*Work to be completed*. If a line in the listing below includes the word "with", pick it out.

Start of Block

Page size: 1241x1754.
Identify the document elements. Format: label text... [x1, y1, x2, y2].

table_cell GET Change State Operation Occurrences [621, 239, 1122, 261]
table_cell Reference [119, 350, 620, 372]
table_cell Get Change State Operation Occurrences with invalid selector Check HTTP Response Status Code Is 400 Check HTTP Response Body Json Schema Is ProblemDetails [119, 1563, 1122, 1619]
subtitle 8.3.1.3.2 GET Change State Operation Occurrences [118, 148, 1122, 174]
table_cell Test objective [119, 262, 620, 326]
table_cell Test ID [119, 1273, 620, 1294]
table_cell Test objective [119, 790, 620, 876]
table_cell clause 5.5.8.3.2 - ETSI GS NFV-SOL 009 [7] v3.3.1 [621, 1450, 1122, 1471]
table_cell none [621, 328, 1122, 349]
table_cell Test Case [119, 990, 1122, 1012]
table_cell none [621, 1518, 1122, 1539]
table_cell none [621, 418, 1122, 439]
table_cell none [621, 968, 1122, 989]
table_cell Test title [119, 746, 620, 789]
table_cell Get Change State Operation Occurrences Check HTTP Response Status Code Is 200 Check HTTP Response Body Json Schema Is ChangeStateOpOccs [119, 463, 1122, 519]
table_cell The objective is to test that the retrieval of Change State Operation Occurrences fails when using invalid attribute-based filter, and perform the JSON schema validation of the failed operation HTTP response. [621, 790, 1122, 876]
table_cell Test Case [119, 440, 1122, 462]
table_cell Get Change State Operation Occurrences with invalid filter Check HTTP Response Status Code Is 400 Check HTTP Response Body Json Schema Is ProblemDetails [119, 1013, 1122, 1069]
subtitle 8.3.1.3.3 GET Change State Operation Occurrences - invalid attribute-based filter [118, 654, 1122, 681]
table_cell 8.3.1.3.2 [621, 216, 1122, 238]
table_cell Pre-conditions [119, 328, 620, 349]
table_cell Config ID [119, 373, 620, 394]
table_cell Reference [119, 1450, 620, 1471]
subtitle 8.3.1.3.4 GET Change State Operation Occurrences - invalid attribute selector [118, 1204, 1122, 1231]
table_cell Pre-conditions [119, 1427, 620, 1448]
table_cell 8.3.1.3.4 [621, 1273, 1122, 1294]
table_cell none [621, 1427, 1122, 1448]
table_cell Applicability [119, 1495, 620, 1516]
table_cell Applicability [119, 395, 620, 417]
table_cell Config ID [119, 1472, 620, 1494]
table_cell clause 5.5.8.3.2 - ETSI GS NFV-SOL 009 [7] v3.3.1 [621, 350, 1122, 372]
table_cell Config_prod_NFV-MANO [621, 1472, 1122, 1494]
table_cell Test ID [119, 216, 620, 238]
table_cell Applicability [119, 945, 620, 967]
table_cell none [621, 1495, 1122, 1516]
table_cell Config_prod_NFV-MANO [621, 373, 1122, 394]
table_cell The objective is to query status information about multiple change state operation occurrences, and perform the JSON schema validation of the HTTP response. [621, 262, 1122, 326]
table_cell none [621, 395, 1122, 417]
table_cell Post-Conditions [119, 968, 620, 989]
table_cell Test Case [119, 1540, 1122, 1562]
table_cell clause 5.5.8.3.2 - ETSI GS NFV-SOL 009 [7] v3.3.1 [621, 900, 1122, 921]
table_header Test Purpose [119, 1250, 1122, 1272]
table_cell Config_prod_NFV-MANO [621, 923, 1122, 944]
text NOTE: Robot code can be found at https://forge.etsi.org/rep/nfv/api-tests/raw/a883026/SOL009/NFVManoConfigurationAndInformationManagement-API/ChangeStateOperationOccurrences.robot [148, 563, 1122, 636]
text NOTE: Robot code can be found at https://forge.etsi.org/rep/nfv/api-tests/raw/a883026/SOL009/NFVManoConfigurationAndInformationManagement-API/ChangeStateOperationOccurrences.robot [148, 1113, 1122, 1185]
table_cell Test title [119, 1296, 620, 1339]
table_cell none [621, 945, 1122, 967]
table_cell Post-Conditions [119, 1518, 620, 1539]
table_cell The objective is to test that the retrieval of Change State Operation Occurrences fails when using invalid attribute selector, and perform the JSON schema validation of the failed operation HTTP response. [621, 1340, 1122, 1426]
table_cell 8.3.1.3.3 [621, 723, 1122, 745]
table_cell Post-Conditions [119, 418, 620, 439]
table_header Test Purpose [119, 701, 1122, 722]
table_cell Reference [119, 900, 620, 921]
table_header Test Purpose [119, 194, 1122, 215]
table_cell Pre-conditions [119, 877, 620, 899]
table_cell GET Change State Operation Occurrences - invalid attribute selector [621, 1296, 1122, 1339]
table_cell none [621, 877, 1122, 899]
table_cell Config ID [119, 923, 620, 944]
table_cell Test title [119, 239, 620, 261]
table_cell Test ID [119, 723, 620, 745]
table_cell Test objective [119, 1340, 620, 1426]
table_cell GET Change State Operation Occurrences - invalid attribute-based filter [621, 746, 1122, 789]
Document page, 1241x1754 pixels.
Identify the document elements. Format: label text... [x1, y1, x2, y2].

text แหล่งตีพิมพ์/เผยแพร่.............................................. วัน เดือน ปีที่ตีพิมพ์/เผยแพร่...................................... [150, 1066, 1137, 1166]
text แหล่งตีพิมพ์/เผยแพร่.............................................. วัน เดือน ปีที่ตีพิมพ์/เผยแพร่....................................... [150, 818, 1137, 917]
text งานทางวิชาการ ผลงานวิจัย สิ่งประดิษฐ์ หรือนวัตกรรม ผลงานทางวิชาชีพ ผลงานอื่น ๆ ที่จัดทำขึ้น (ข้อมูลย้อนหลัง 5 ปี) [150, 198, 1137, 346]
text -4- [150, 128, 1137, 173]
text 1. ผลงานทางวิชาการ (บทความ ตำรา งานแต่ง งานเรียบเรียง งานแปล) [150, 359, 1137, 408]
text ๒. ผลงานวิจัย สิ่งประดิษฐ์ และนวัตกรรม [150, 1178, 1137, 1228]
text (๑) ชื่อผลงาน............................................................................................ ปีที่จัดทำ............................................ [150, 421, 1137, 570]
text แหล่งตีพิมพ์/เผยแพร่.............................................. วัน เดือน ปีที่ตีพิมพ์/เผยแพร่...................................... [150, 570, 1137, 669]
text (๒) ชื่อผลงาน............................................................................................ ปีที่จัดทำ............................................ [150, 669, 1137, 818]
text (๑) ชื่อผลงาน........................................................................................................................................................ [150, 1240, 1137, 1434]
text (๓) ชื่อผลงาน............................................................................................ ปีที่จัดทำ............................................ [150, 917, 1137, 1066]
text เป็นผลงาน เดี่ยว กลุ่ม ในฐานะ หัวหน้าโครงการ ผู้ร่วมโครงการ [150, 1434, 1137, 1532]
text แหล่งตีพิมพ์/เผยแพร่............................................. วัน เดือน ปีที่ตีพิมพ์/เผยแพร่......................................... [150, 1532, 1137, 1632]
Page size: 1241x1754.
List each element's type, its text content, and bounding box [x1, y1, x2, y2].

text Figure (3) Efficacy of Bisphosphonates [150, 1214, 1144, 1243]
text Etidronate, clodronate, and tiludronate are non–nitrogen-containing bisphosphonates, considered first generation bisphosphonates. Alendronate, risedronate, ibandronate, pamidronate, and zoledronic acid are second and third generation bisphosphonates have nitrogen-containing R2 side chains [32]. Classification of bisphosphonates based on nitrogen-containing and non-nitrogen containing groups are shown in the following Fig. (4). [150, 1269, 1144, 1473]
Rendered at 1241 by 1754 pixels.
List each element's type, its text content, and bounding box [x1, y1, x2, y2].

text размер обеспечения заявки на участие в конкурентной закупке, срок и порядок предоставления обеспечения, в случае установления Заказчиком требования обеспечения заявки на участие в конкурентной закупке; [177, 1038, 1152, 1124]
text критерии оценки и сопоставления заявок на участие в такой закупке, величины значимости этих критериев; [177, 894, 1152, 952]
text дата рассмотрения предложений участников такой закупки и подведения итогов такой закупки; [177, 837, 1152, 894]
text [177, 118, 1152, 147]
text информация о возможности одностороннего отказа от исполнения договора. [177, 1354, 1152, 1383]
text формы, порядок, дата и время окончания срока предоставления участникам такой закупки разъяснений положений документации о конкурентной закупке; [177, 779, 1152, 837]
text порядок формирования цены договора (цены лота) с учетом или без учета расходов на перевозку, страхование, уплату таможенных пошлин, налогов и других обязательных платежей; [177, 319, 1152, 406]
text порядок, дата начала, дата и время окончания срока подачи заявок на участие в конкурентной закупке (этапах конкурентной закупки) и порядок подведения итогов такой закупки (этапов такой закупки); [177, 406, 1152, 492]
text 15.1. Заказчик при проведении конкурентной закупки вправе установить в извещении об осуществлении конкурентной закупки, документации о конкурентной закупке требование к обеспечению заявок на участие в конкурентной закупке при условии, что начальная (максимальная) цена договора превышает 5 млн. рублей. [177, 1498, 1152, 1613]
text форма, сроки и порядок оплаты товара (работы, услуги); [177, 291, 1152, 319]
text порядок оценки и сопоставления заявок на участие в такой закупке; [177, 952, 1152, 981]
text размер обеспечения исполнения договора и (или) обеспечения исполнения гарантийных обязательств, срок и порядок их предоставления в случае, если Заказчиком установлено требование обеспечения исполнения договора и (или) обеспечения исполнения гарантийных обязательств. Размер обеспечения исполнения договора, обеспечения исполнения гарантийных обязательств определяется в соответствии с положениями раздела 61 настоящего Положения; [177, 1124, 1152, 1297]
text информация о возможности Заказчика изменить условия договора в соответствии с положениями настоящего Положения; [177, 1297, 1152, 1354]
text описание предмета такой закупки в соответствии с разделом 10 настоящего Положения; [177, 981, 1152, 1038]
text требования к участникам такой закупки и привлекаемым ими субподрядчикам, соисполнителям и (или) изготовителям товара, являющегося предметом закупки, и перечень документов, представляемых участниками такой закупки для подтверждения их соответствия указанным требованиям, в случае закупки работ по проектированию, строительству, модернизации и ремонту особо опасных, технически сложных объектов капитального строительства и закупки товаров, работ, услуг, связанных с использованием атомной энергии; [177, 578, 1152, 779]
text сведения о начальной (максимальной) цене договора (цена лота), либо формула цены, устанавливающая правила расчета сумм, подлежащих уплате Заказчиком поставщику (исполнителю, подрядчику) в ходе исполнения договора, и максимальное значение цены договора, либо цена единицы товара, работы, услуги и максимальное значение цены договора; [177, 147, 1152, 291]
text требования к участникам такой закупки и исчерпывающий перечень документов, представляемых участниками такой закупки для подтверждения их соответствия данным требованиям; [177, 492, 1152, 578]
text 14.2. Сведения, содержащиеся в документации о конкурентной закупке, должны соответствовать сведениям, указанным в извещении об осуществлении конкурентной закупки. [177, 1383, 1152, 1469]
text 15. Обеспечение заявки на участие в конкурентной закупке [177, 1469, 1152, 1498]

End of Block

*Solution for this problem*.
table_cell Get Change State Operation Occurrences with invalid selector Check HTTP Response Status Code Is 400 Check HTTP Response Body Json Schema Is ProblemDetails [119, 1563, 1122, 1619]
table_cell Get Change State Operation Occurrences with invalid filter Check HTTP Response Status Code Is 400 Check HTTP Response Body Json Schema Is ProblemDetails [119, 1013, 1122, 1069]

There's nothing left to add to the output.